Le sentiment dominant dans ces lettres de tous les jours, c’est le sentiment du vide, du néant moral dans la société officielle, de l’insuffisance, de la corruption ou de la frivolité chez ceux qui devraient être des chefs. Les hommes manquent, c’est le cri universel. Ce que dit Bernis, Frédéric II le remarque de son côté avec une hautaine ironie en parlant de la France, et Louis XV, dans le secret de ses correspondances, le répète d’un ton morose, presque dans les mêmes termes : « Ce siècle-ci n’est pas fécond en grands hommes, et il serait bien malheureux pour nous si cette stérilité n’était que pour la France. » Et Mme de Pompadour elle-même, sans s’apercevoir qu’elle n’est peut-être pas étrangère par son influence à cette diminution de grandeur morale, Mme de Pompadour gémit sur ce qu’elle appelle « la honte de la nation ; » elle écrit au comte de Clermont, à ce triste petit-fils du grand Condé envoyé pour relever les affaires en Allemagne : « Je ne puis m’empêcher d’avoir le cœur flétri de voir faire les belles actions aux autres, et les Français… n’en parlons plus[1]. » Elle voudrait de la gloire et des héros pour illustrer son règne, l’aimable fascinatrice, et elle trouve Soubise ou Clermont, Rosbach et Crefeld ! Le dernier mot de cette crise où tout manque, le mot que les courtisans ne disent pas, que Bernis presque seul a le courage de dire, c’est qu’il faut faire la paix si l’on ne veut pas courir à une ruine complète, que pour suivre une politique, il faudrait avoir ce qu’on n’a plus : des instrumens, des hommes, des généraux. Il ne propose pas du premier coup de se retirer de la grande alliance, de laisser l’Autriche à son duel avec le roi de Prusse, ou de rendre les armes devant l’Angleterre ; il conseille de profiter de quelques circonstances heureuses pour négocier, il prépare les voies, il suggère l’idée d’une médiation de l’Espagne. Il agite tous les plans dans son esprit, même une réorganisation intérieure du gouvernement avec un premier ministre, — et toujours il revient à la nécessité de la paix puisqu’on ne peut plus faire la guerre.
Oui, assurément, Bernis montre une courageuse prudence, une sagacité hardie en parlant de paix dans les extrémités de 1758 ; mais il ne voit pas qu’après avoir été élevé au pouvoir pour conduire la grande alliance au succès, il n’a plus l’autorité qu’il faudrait pour revenir à une autre politique, pour proposer une paix cruelle.
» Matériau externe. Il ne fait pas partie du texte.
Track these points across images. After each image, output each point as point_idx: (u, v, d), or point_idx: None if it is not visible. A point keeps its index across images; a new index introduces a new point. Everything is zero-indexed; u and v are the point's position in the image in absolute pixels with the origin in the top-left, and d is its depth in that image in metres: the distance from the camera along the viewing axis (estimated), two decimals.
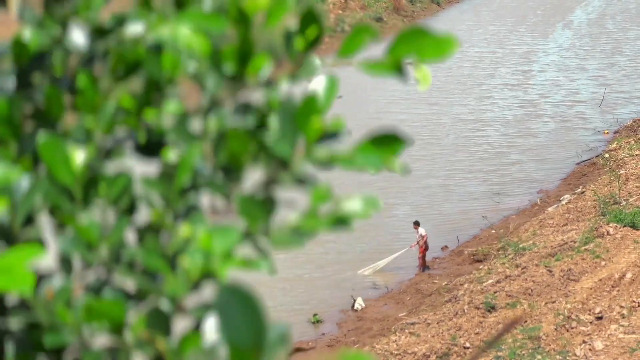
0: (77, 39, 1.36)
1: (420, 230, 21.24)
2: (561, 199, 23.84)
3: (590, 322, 16.42)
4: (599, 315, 16.58)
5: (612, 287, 17.30)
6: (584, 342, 15.89)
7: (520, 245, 19.99)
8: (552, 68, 39.46)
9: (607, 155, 26.77)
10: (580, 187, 24.27)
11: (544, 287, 17.65)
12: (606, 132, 30.22)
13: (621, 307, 16.72)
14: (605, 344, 15.75)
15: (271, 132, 1.27)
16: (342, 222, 1.25)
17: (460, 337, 16.55)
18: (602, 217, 20.45)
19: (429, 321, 17.35)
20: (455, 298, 18.23)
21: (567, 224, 21.06)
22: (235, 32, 1.29)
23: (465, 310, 17.31)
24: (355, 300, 19.33)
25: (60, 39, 1.36)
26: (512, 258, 19.46)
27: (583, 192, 23.30)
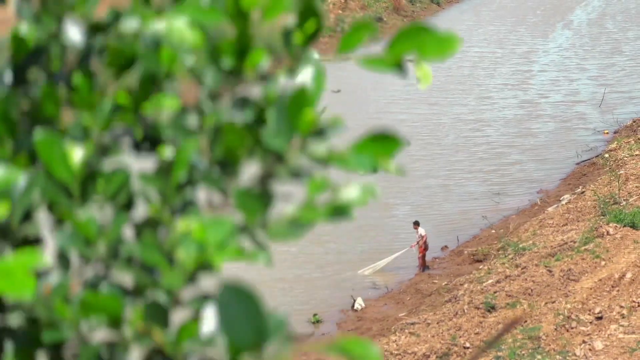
0: (73, 35, 1.35)
1: (420, 230, 21.23)
2: (561, 199, 23.84)
3: (590, 322, 16.42)
4: (599, 315, 16.58)
5: (612, 287, 17.30)
6: (584, 342, 15.89)
7: (520, 245, 19.98)
8: (552, 68, 39.46)
9: (607, 155, 26.78)
10: (580, 187, 24.27)
11: (544, 287, 17.64)
12: (606, 132, 30.22)
13: (621, 307, 16.72)
14: (605, 344, 15.74)
15: (268, 126, 1.26)
16: (340, 211, 1.24)
17: (460, 337, 16.55)
18: (602, 217, 20.45)
19: (429, 321, 17.34)
20: (455, 298, 18.23)
21: (567, 224, 21.05)
22: (233, 26, 1.29)
23: (465, 310, 17.31)
24: (355, 300, 19.33)
25: (56, 34, 1.36)
26: (512, 258, 19.45)
27: (583, 192, 23.30)
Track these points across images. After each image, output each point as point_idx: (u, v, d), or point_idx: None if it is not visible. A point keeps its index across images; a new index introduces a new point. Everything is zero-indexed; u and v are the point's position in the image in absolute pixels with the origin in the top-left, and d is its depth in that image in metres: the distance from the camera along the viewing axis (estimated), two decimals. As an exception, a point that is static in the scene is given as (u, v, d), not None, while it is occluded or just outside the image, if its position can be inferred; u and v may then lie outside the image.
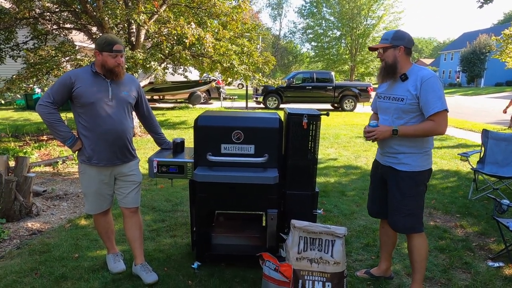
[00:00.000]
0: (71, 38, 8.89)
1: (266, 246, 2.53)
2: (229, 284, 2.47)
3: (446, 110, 2.07)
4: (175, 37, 7.13)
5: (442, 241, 3.20)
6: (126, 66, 6.64)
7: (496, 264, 2.80)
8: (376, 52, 2.28)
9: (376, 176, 2.45)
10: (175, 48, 7.11)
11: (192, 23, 6.80)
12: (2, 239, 3.08)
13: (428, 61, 55.48)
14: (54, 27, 8.24)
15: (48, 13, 7.79)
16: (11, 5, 7.61)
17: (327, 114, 2.60)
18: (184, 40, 6.79)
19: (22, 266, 2.64)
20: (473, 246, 3.12)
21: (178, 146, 2.70)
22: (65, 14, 8.08)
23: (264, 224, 2.94)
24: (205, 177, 2.29)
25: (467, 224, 3.57)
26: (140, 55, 6.58)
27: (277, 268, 2.17)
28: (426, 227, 3.46)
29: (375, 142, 2.36)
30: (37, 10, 7.57)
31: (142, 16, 6.59)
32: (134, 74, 6.79)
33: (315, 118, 2.43)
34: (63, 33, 8.64)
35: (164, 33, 6.91)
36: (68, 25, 8.32)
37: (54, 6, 7.71)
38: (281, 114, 2.77)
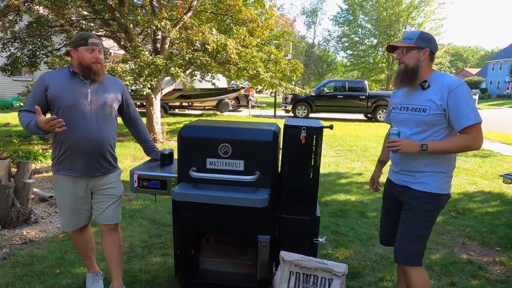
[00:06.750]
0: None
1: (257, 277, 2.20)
2: (212, 318, 2.16)
3: (480, 123, 1.82)
4: (198, 43, 7.02)
5: (475, 281, 2.68)
6: (146, 71, 6.65)
7: (544, 317, 2.27)
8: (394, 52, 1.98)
9: (389, 198, 2.17)
10: (195, 54, 6.98)
11: (214, 29, 6.64)
12: (-7, 247, 2.99)
13: (474, 70, 52.25)
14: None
15: (82, 21, 8.01)
16: (45, 11, 7.90)
17: (331, 127, 2.24)
18: (206, 46, 6.66)
19: (-1, 280, 2.50)
20: (515, 290, 2.59)
21: (166, 158, 2.45)
22: (98, 22, 8.28)
23: (260, 249, 2.60)
24: (183, 195, 2.01)
25: (508, 261, 3.01)
26: (160, 60, 6.51)
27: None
28: (456, 261, 2.96)
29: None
30: (73, 18, 7.81)
31: (164, 22, 6.54)
32: (154, 80, 6.70)
33: (316, 132, 2.08)
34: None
35: (184, 39, 6.81)
36: (99, 32, 8.52)
37: (88, 14, 7.91)
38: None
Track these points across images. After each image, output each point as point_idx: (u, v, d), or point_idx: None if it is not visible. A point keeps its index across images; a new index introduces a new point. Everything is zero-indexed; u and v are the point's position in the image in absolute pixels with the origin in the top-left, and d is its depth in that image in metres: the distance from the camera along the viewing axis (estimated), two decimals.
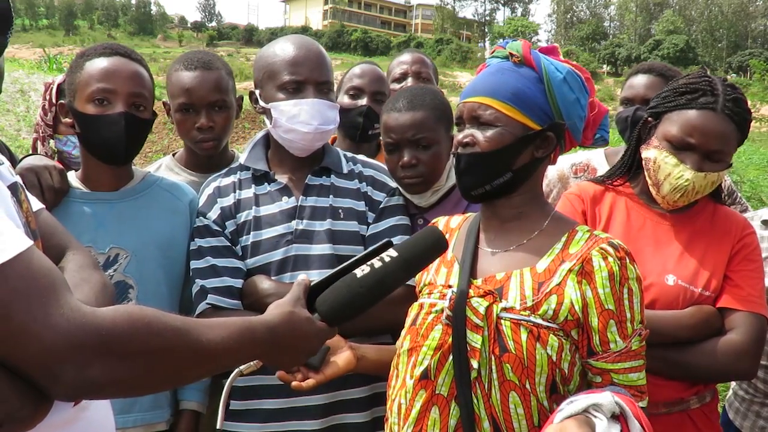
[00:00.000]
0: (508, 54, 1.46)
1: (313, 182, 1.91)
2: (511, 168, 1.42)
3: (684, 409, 1.75)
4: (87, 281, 1.27)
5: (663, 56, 59.19)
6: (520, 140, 1.41)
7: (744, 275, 1.73)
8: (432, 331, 1.39)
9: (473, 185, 1.45)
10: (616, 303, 1.33)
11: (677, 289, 1.72)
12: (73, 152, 2.27)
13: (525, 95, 1.41)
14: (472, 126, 1.43)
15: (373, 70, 2.66)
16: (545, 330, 1.32)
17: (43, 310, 0.92)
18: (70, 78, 1.85)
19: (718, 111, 1.66)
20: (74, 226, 1.80)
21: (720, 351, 1.66)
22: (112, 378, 0.96)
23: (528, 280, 1.37)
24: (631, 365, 1.34)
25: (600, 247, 1.36)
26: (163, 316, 1.04)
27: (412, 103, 1.92)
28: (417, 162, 1.92)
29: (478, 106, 1.42)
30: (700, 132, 1.67)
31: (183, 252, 1.94)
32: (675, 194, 1.73)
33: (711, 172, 1.69)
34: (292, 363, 1.28)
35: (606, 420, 1.15)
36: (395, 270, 1.29)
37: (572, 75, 1.44)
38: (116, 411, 1.41)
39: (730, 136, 1.68)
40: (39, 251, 1.01)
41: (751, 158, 17.85)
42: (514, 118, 1.40)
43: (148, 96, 1.86)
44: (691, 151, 1.69)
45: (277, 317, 1.22)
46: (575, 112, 1.45)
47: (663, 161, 1.72)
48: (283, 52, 1.87)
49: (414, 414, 1.37)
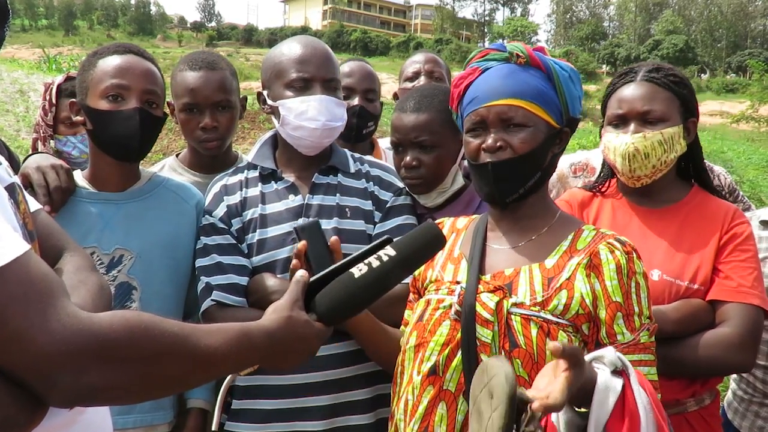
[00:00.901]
0: (509, 56, 1.46)
1: (320, 181, 1.92)
2: (541, 167, 1.45)
3: (681, 411, 1.74)
4: (84, 283, 1.26)
5: (662, 56, 59.28)
6: (548, 138, 1.43)
7: (734, 266, 1.72)
8: (440, 327, 1.39)
9: (510, 191, 1.44)
10: (624, 296, 1.34)
11: (662, 284, 1.73)
12: (72, 152, 2.27)
13: (546, 94, 1.43)
14: (499, 130, 1.42)
15: (362, 67, 2.66)
16: (555, 326, 1.33)
17: (40, 316, 0.91)
18: (81, 76, 1.85)
19: (638, 80, 1.81)
20: (80, 225, 1.81)
21: (711, 344, 1.64)
22: (109, 384, 0.96)
23: (537, 276, 1.38)
24: (639, 358, 1.34)
25: (607, 242, 1.38)
26: (160, 321, 1.03)
27: (419, 104, 1.93)
28: (419, 164, 1.93)
29: (508, 109, 1.41)
30: (626, 100, 1.80)
31: (188, 253, 1.93)
32: (626, 163, 1.78)
33: (650, 131, 1.76)
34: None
35: (607, 370, 1.17)
36: (393, 268, 1.28)
37: (575, 72, 1.48)
38: (116, 412, 1.40)
39: (656, 97, 1.78)
40: (37, 256, 1.00)
41: (751, 158, 17.87)
42: (542, 117, 1.42)
43: (161, 94, 1.87)
44: (627, 121, 1.80)
45: (275, 322, 1.20)
46: (577, 107, 1.49)
47: (608, 141, 1.83)
48: (290, 51, 1.89)
49: (421, 410, 1.37)
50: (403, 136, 1.94)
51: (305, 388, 1.78)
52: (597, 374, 1.16)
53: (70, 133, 2.32)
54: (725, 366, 1.69)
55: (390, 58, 57.48)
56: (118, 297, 1.82)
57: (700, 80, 56.54)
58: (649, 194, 1.86)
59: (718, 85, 53.54)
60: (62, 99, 2.37)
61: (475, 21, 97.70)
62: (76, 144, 2.29)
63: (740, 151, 19.61)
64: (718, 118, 31.40)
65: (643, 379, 1.22)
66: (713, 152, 17.83)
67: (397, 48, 65.41)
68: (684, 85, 1.82)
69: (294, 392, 1.78)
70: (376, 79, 2.68)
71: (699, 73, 62.48)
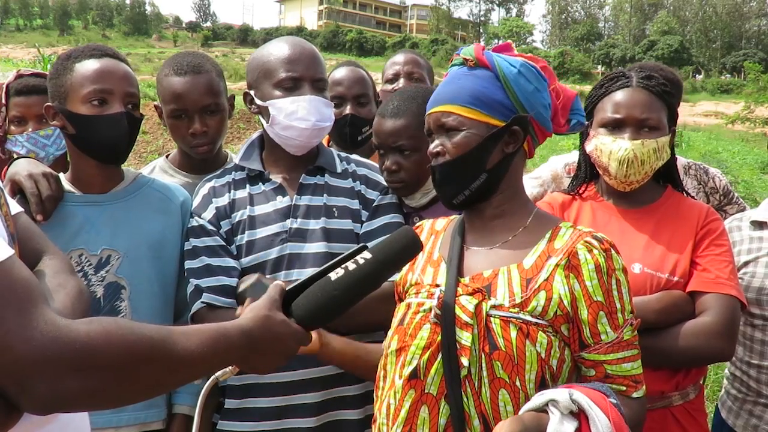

Il va se heurter contre tous les sentimens et les intérêts engagés dans la guerre à outrance. Le roi est froissé dans son orgueil et se croit lié par son honneur. Pour Mme de Pompadour, qui a mis tout son enjeu dans l’alliance autrichienne, c’est une affaire
- ↑ Quelques-unes de ces lettres curieuses au comte de Clermont, retrouvées au dépôt de la guerre, ont été publiées d’abord par M. Camille Rousset dans son intéressant travail sur le comte de Gisors qui fut tué à Crefeld.